When you go to another founder for advice, especially if you approach a non-famous founder who doesn’t get this request too often, they’ll love playing the role of teacher and giving you helpful feedback. And if they get excited about what you’re doing, they will offer to make that introduction for you.
3. Get intros from your early investors
The second that wire comes through, you need to turn your early investors into evangelists. They are now your best source of warm introductions. But you have to help them be helpful. They don’t know who you’ve already talked to and where you need help.

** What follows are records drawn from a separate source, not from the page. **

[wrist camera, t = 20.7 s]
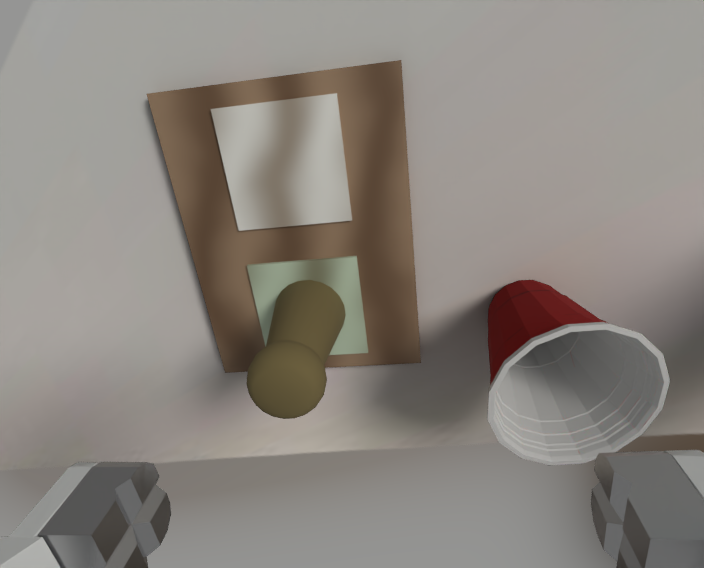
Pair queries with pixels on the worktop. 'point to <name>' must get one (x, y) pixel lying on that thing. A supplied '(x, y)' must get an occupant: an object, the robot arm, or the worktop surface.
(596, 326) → the plastic cup
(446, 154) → the worktop surface
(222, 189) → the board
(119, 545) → the robot arm
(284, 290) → the cork
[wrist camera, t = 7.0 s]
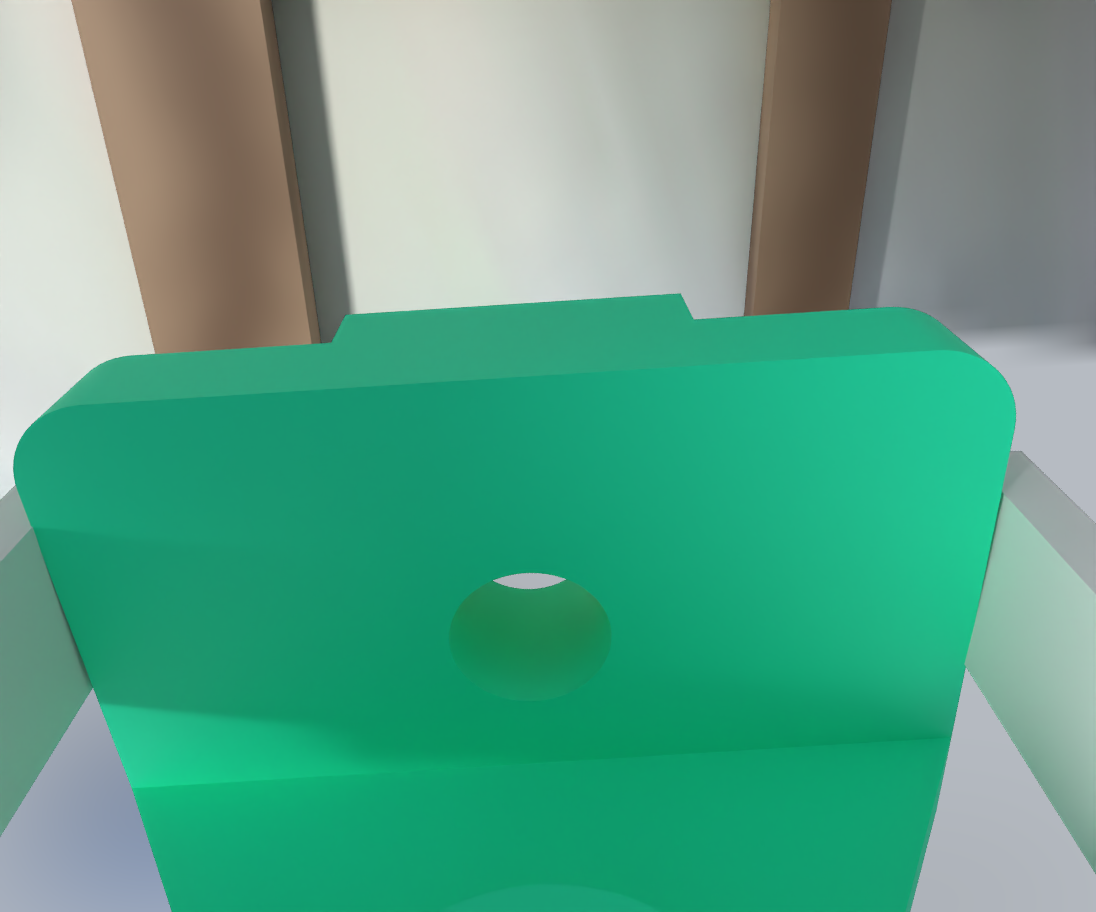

When I was seed-stage fundraising, I liked to keep an investor wish-list on a Google doc. It was a list of 20 investors I wanted to meet in order of general priority. Whenever I would get a new Angel on board, I would show them that list and they would respond back with who it is they knew. Immediately I would send them a fresh email for each new intro. BOOM! Three to five more investors in the pipeline.
4. Stay organized
You need a well organized investor pipeline. This is where you keep track of each investor that you’ve approached as well as those that you would like to approach.
A good fundraising process will involve 40 to 60 meetings, so it’s impossible to do this just in email. This document should not only keep track of your status with each one, but also who you have in common with each person. I like to go through this list methodically checking each investor name on both LinkedIn and Facebook to see what possible introduction I have available to me.
I then try to balance each potential introducer out so that the people who can provide the best introductions are evenly distributed. Asking for three introductions is totally fine, and five is probably pushing it, unless she is either close friend or already an investor.
Your goal by the end is to have 40 to 60 introductions. Our travel startup took about 60 meetings, as did our office space startup. If you raise your round in the first 10 meetings, then kudos to you. And when you do get your round done, be generous with your time and pay it forward to other entrepreneurs.